The landscapes, however, differ in varying degrees to the original, and the shapes of the roads are unique. Also unlike the original title, OutRun 3-D allows the player to choose between three difficulty settings - Beginner, Average and Expert - which changes the weather as well as the road layout of each leg of the journey.

Graphically the game resembles its predecessor and, like the original, features a red Ferrari Testarossa Spider, but most of the sprites were re-drawn and a variety of new visual elements were included, such as a long tunnel, roadside shorelines and certain weather effects, as well as an exhaust backfire animation on the player's vehicle.

===Music===
OutRun 3-D has four selectable tracks, including a remixed version of "Magical Sound Shower" from the original Out Run, as well as "Midnight Highway", "Colour Ocean" and "Shining Wind", written by Chikako Kamatani. A new version of the original's "Last Wave" is also introduced at the score screen.

==Reception==
Computer and Video Games magazine rated the game 81% in 1989.

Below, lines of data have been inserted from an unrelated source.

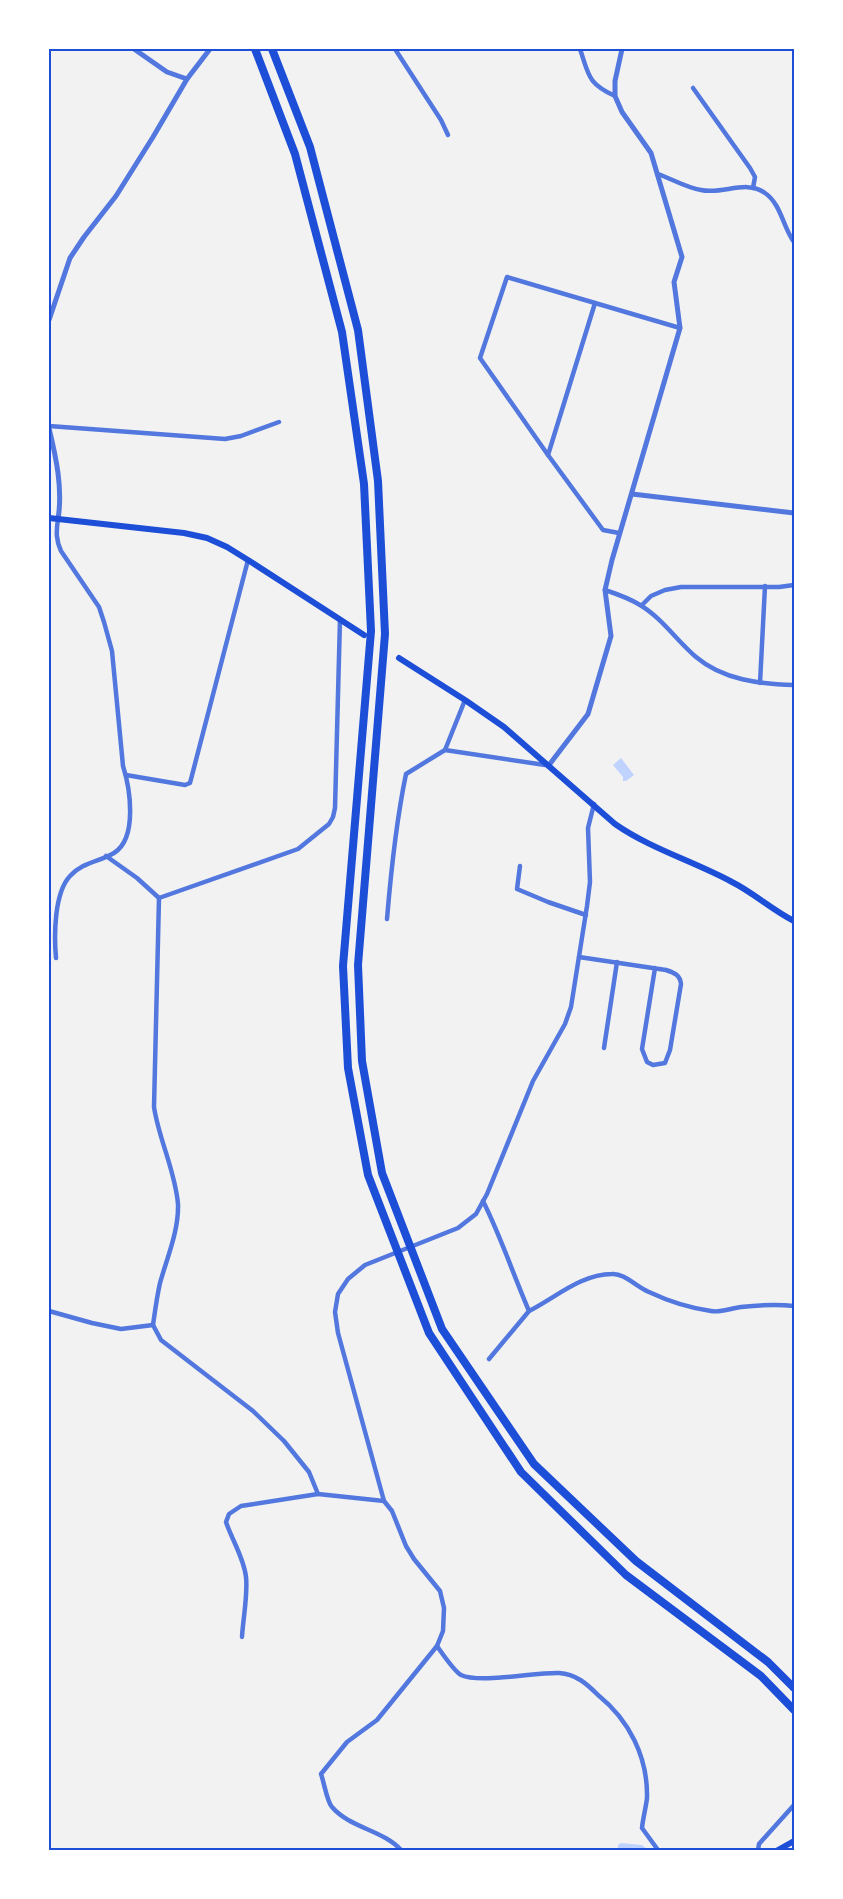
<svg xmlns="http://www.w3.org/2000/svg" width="843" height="1899" viewBox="0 0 843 1899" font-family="Commissioner,sans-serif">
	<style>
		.water { fill: #bfd3fe }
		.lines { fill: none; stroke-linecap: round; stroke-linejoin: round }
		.minor { stroke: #5277de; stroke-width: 4.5 }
		.tertiary { stroke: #5277de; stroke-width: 5 }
		.secondary { stroke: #1d4ed8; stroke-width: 6 }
		.motorway { stroke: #1d4ed8; stroke-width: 8 }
		.neatline { fill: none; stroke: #1d4ed8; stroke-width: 2 }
	</style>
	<rect width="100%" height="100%" fill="#f2f2f2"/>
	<g class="water">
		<polygon points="621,758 634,775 626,781 623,781 623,777 613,765"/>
		<polygon points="621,1843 642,1845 648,1850 618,1850 618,1845"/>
	</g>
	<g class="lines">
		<g class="minor">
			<polyline points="395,49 441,120 448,135"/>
			<path d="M580,49c9,26 7,34 35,47"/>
			<polyline points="693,88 750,168 755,177 753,188"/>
			<path d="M658,174c14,5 29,14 43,16 22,5 45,-11 64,3 16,11 18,34 29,49"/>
			<polyline points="49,426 225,439 241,436 279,422"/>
			<polyline points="548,455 480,358 507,277 595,303"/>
			<polyline points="619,533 603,530 548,455 595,303 680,328"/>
			<path d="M605,590c12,4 24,8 35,15 22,13 37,36 56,52 27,23 64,27 98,28"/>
			<polyline points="642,605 651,596 665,590 681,587 779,587 794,585"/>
			<polyline points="760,683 765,586"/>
			<polyline points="445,750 465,700"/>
			<polyline points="126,775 185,785 190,783 248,560"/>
			<polyline points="106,856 137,878 159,898"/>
			<polyline points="520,866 517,889 548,902 586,915"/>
			<polyline points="159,898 298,849 329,824 333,817 335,808 340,619"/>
			<path d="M387,919c4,-48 9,-97 19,-145l39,-24 100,15"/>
			<path d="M579,957l87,13c9,3 14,5 15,14l-11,66 -5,13 -12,2 -6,-3 -5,-13 13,-81"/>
			<path d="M56,958c-2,-22 -2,-65 14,-82 13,-14 29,-14 44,-23 24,-15 16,-65 9,-87l-11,-115 -8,-29 -5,-15 -38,-56c-5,-11 -5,-19 -3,-32"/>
			<polyline points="604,1048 617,962"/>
			<path d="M483,1201c18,36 30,73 46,110l-40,48"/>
			<polyline points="49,1311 92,1323 121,1329 153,1325"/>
			<path d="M529,1311c26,-13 52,-37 83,-37 12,-1 25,13 37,18 19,9 41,16 62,19 9,2 21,-3 30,-4 18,-2 35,-3 53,-1"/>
			<path d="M153,1325c2,-14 4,-29 7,-42 7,-25 19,-53 18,-79 -3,-34 -19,-64 -24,-97l5,-209"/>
			<polyline points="153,1325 161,1340 253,1411 284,1441 309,1472 318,1494 384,1501"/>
			<path d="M242,1637c1,-18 6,-43 4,-60 -2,-19 -14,-37 -20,-55l3,-8 12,-8 77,-12"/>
			<path d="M437,1646c5,7 17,25 24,29 19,9 75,-3 98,-2 17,1 28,11 39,22 31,25 50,62 49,103 -1,9 -4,20 -5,30l16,22"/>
			<path d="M401,1850c-18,-20 -51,-22 -69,-43 -5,-5 -8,-25 -11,-33l26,-32 30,-22 60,-74 6,-15 1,-23 -4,-17 -26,-32 -8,-13 -14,-35 -8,-10 -46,-168 -3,-21 3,-18 10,-15 17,-14 93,-37 18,-14 11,-20 46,-113 32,-57 6,-17 16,-101 3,-24 -2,-54 6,-24"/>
			<polyline points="758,1850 759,1844 794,1805"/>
		</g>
		<g class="tertiary">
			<polyline points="134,49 167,72 187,79"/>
			<polyline points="49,320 70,258 84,237 116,196 153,137 187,79 210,49"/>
			<path d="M49,428c7,29 14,61 9,91"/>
			<polyline points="632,494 794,513"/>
			<polyline points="549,765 588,714 611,636 605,590 612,560 680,328 674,282 682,257 651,153 622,112 615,96 615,81 622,49"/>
		</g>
		<g class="secondary">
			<polyline points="49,518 184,533 207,538 227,547 248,560 364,635"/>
			<path d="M399,658l66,42 39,27 111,97c36,25 78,37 117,58 22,11 40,28 62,39"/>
			<polyline points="778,1850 794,1841"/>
		</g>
		<g class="motorway">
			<polyline points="255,49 295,154 342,332 364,484 371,631 343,966 348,1068 368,1175 429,1333 521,1472 626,1575 761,1676 794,1710"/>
			<polyline points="272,49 310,147 358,330 378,481 385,634 358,965 362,1061 382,1173 442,1329 534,1464 636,1561 768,1662 794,1688"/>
		</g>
	</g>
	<rect width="843" height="1899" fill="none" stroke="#ffffff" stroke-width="100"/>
	<rect x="50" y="50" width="743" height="1799" class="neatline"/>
</svg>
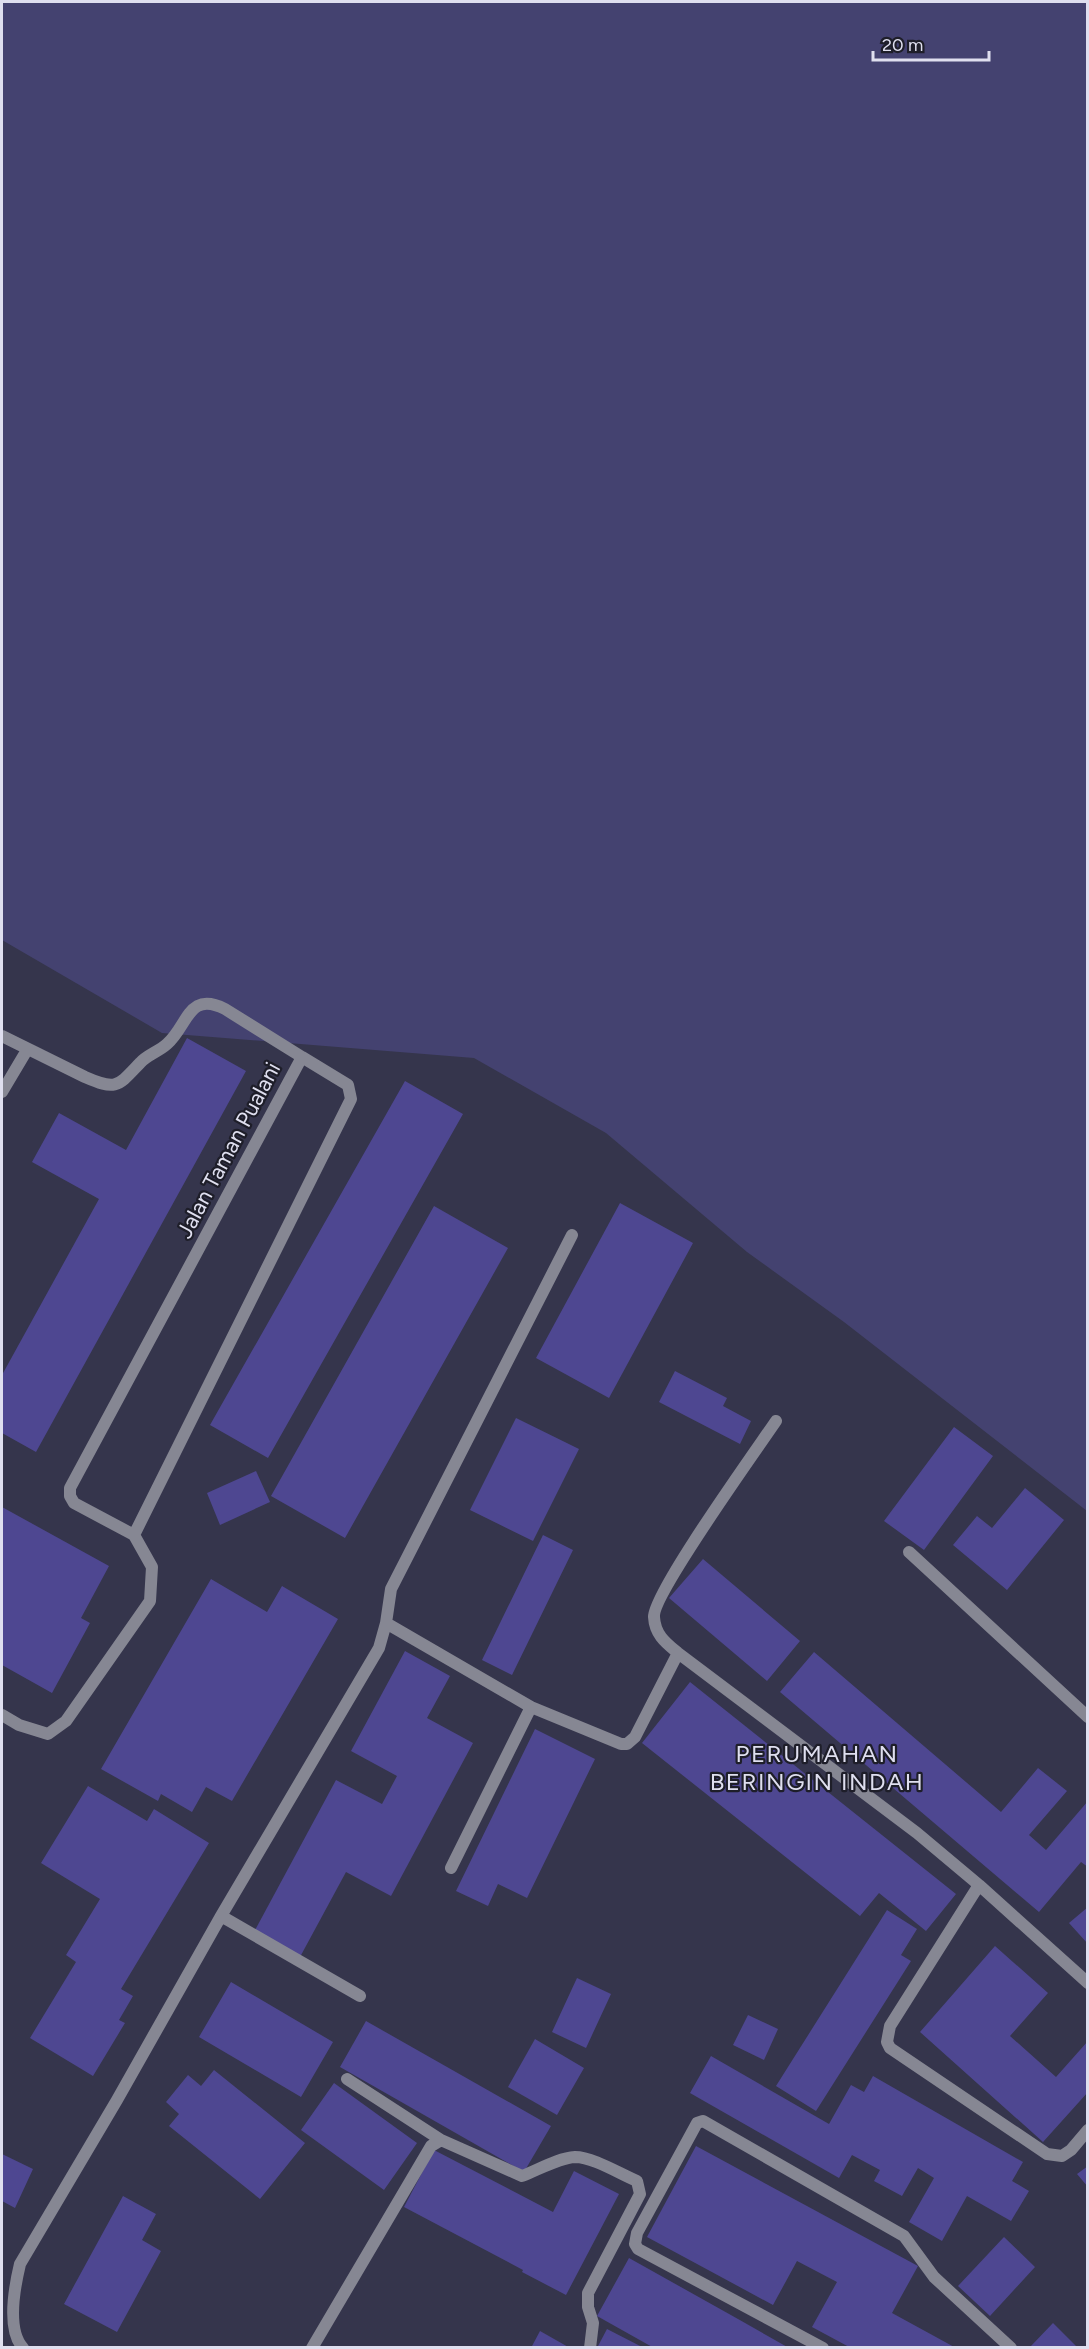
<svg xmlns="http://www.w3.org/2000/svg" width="1089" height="2349" viewBox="0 0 1089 2349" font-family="Figtree,sans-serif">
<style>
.green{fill:#444270}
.building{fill:#4e4791}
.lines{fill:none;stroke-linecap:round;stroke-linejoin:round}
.lane{stroke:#868793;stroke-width:12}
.street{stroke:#868793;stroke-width:12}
.labels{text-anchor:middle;stroke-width:4.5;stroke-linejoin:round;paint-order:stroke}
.street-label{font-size:22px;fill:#dfdfef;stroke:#1e1e29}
.neighbourhood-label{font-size:24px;letter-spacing:1.5px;fill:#dfdfef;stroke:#1e1e29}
</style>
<rect width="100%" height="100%" fill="#35354c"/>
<path class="green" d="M2,2H1087V1511L844,1322L747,1252L606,1133L474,1058L162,1033L2,940Z"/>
<path class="building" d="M187,1038L246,1071L36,1452L2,1433V1375L99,1199L32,1162L59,1113L126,1150Z
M405,1081L463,1114L268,1458L210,1425Z
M620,1203L693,1243L609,1398L536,1358Z
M434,1206L508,1248L345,1538L271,1496Z
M675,1371L727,1398L723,1406L751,1421L740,1444L659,1402Z
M516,1418L579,1449L533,1541L470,1510Z
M954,1427L993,1456L924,1550L884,1521Z
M256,1471L270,1502L220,1525L207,1493Z
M1025,1488L1064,1520L1007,1590L953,1545L977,1516L992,1528Z
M2,1507L109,1566L81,1618L90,1623L52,1693L2,1665Z
M543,1535L573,1550L512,1675L482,1660Z
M703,1559L800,1641L767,1681L669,1598Z
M211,1579L267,1612L282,1586L338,1619L232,1801L206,1787L192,1812L161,1794L158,1801L101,1769Z
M405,1651L450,1676L427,1718L473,1743L391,1896L346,1872L300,1957L254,1932L336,1780L382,1804L397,1776L351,1751Z
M814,1652L1001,1812L1038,1768L1067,1791L1029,1835L1046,1850L1088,1801V1867L1081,1862L1039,1912L780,1692Z
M690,1682L956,1894L926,1931L879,1893L860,1916L642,1743Z
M535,1729L595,1759L527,1898L498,1884L488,1906L456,1891Z
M88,1786L147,1821L154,1809L209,1843L121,1989L133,1996L119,2020L125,2023L93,2076L30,2038L76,1962L66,1955L100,1899L41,1863Z
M1088,1907V1944L1069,1923Z
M887,1910L917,1929L901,1955L911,1961L816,2111L776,2086Z
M995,1946L1048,1993L1010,2036L1056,2077L1088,2041V2092L1043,2142L920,2032Z
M577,1978L611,1994L586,2048L552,2032Z
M231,1982L333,2042L301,2097L199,2037Z
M748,2015L778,2029L764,2060L733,2045Z
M366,2021L551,2126L524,2172L340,2067Z
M535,2039L584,2068L557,2115L508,2087Z
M711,2056L829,2124L851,2085L864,2092L873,2076L1023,2162L1012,2181L1029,2191L1011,2221L967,2196L942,2241L909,2222L934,2178L918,2168L902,2196L874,2181L880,2170L852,2155L839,2178L690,2093Z
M214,2070L305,2143L260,2199L169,2126L179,2114L166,2102L188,2075L201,2086Z
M334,2083L417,2143L384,2190L301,2130Z
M696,2146L918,2266L892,2313L956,2348H851L812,2327L837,2282L797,2261L773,2305L647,2237Z
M434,2150L553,2212L574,2171L619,2194L566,2295L522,2272L523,2270L404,2207Z
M2,2154L33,2169L15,2208L2,2201Z
M1088,2166V2187L1077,2174Z
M123,2196L156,2214L142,2240L161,2251L117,2332L64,2304Z
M1004,2237L1035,2267L990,2316L958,2286Z
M629,2258L738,2319L789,2348H654L597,2316Z
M1053,2323L1078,2348H1032L1031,2346Z
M607,2329L644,2348H597Z
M540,2331L570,2348H531Z"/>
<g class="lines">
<path class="lane" d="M909,1552L1088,1717"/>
<path class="street" d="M2,1036L85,1077C117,1091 118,1086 140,1063C147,1055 158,1052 167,1044C188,1026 188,990 225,1009L302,1057
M2,1092L27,1050
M386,1623L391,1589L572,1235
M678,1653C666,1643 655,1635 654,1617C652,1595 757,1449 776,1421
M2,1715L19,1725L48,1734L66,1721L150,1601L152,1567L134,1535L74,1503L70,1496V1488L302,1057L348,1085L351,1099L134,1535
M451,1868L531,1707
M979,1885L890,2026L887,2042L890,2048L1047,2154L1062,2156L1071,2150L1088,2130
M221,1916L360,1996
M347,2079L441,2140
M23,2348C6,2329 15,2285 20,2264L117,2100L221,1916L379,1648L386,1623L531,1707L621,1744H627L635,1737L678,1653L917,1833L979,1885L1088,1983
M312,2348L431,2146L441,2140L522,2176C538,2170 558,2158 575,2157C593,2157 620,2174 637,2181L640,2194L588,2293V2307L593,2323L590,2348
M823,2348L638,2249L635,2244L637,2233L697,2123L703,2121L904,2236L934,2277L1011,2348"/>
</g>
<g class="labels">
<g class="street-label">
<text transform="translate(228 1150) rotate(-62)" y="8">Jalan Taman Pualani</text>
</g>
<g class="neighbourhood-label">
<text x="817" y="1762">PERUMAHAN<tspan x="817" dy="28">BERINGIN INDAH</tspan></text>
</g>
</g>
<rect width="1089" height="2349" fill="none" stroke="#dfdfef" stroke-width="6"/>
<path d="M873 51v9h116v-9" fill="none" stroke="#dfdfef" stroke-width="3"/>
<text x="882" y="51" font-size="18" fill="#dfdfef" stroke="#1e1e29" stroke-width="4.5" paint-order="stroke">20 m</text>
</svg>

Mean Machines Sega magazine awarded OutRun 3-D an overall score of 81%. While pointing out that the game was not as smooth as the first Master System Out Run title, the MMS team described it as being perhaps the best stereoscopic 3-D game on the market.

==Port==
The game was later ported to Nintendo 3DS by M2 and released as a part of Sega 3D Reprint Archives on 18 December 2014.